RRSP Repayment Terms & Implications

You must repay the money you borrowed from your RRSP in annual installments over 15 years. The first installment is due the second calendar year following the year in which you withdrew the funds, and payment can be made up to 60 days after that year’s year-end. These repayments are not tax-deductible as an RRSP contribution and do not affect your RRSP room.

You may repay more than the minimum annual amount, and doing so will reduce how much money you need to repay in the remaining years. However, if you are unable to make your minimum payment, you must add the difference between the required minimum repayment and the amount you actually repaid to your income for tax purposes.

To designate your RRSP contributions as repayments, you will need to add this information to lines 245 and 246 of Schedule 7 (RRSP and PRPP Unused Contributions, Transfers, and HBP or LLP Activities) and include Schedule 7 with your tax return. If you don’t do this not only will these payments not count towards repaying your debt but these funds may be counted as taxable income, and you will lose this RRSP room forever.

What if I Sell My Home?

If you sell your home before you have completely repaid your funds, then you don’t have to pay off the entire balance in one lump sum. Instead, you continue following the repayment schedule. 
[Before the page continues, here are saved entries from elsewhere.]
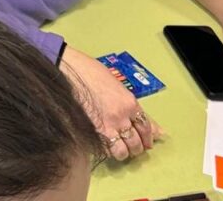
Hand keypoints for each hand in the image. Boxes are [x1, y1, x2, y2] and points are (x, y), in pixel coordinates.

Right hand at [61, 46, 163, 161]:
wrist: (70, 71)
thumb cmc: (91, 72)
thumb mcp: (116, 85)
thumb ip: (132, 106)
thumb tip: (152, 124)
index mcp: (130, 103)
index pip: (146, 127)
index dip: (148, 137)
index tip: (148, 142)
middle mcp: (122, 117)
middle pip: (137, 143)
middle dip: (137, 147)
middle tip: (133, 146)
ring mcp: (107, 127)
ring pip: (123, 152)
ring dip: (123, 152)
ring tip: (120, 148)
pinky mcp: (92, 132)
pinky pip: (106, 150)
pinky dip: (107, 150)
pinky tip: (106, 144)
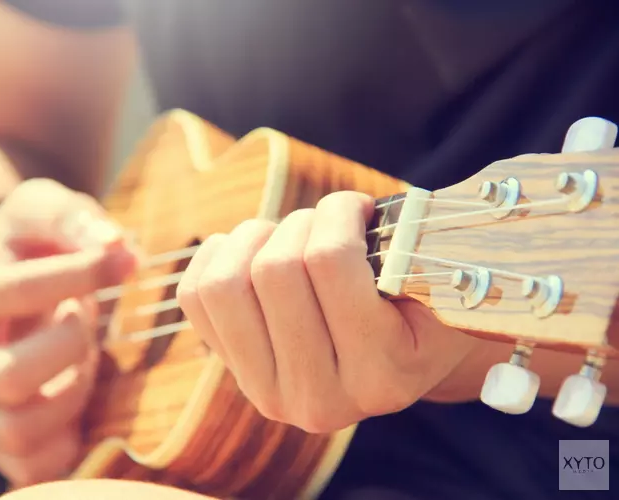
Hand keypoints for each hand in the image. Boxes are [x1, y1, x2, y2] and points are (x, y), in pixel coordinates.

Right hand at [0, 178, 137, 486]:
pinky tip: (73, 388)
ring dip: (73, 389)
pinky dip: (70, 432)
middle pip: (11, 376)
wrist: (5, 285)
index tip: (122, 261)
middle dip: (71, 345)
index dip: (82, 275)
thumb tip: (118, 248)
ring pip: (23, 428)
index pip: (16, 292)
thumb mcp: (43, 211)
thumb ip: (74, 218)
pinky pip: (37, 464)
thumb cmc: (29, 248)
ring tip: (79, 354)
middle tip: (83, 318)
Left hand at [177, 191, 478, 432]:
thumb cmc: (420, 308)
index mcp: (381, 376)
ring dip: (253, 238)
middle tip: (325, 221)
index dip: (339, 211)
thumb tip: (349, 208)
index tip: (357, 206)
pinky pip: (195, 296)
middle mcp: (320, 399)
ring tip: (286, 235)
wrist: (396, 361)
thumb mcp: (441, 284)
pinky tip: (251, 249)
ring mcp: (268, 391)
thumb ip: (409, 247)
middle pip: (274, 270)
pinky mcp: (234, 373)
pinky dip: (217, 255)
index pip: (329, 261)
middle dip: (300, 222)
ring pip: (224, 285)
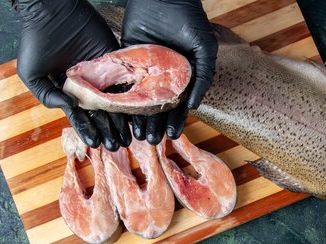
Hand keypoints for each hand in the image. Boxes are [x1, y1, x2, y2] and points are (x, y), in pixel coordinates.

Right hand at [14, 0, 130, 150]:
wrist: (50, 9)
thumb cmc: (36, 40)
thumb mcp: (32, 74)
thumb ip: (47, 96)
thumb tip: (71, 109)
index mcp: (69, 89)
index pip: (82, 115)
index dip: (88, 130)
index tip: (95, 144)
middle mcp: (88, 83)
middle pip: (102, 112)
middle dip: (108, 131)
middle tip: (116, 147)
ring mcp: (103, 71)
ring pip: (115, 100)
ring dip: (121, 121)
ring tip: (126, 138)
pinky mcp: (115, 57)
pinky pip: (125, 79)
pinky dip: (131, 97)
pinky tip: (133, 114)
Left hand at [121, 0, 217, 143]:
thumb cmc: (189, 20)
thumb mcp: (205, 49)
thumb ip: (203, 77)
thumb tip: (194, 106)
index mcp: (182, 77)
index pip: (179, 104)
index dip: (176, 120)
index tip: (172, 135)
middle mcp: (163, 77)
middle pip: (158, 106)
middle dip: (155, 124)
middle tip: (151, 140)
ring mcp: (145, 70)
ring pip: (140, 99)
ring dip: (139, 118)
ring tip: (137, 134)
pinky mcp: (127, 60)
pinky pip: (123, 83)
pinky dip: (121, 99)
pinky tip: (120, 114)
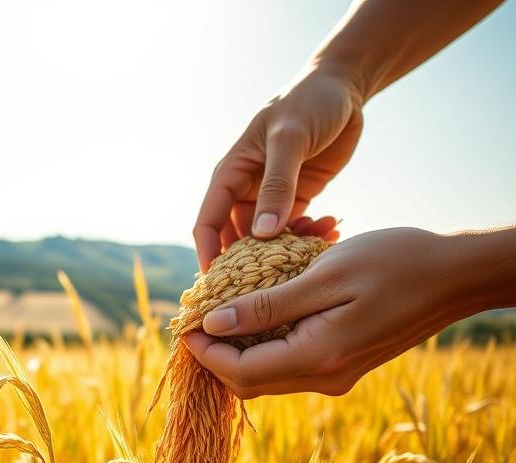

Potential Downsides of Using the Home Buyer’s Plan

The main downside of the Home Buyer’s Plan is the fact that you are borrowing money from your retirement fund. This means that those funds are no longer in your RRSP earning interest you lose out on those interest payments, even once you fully repay the money you borrowed.

The money you put into your RRSP is sheltered from taxes, and while you won’t be taxed on the money you take out initially the money you repay is no longer tax-free since the repayments are not tax-deductible.

The ability to borrow against your retirement also means taking on more debt and financial liability, even if you only owe money to your future self. 

Is This Plan a Good Fit For You?

While the Home Buyer’s Plan may be incredibly enticing in the short term, it may not be the best plan for everyone. The long term implications (including added debt, a loss of tax-sheltered income within your RRSP, and an overall reduced retirement income) need to be considered carefully.

Ultimately, whether or not participating in the Home Buyer’s Plan is a good move for you depends almost entirely on your own unique set of financial circumstances. Your Mortgage Broker will help you determine if using the Home Buyer’s Plan is the right choice for you and your family, and whether or not there is a better option for coming up with your down payment. They can also help you look into other programs that you may qualify for.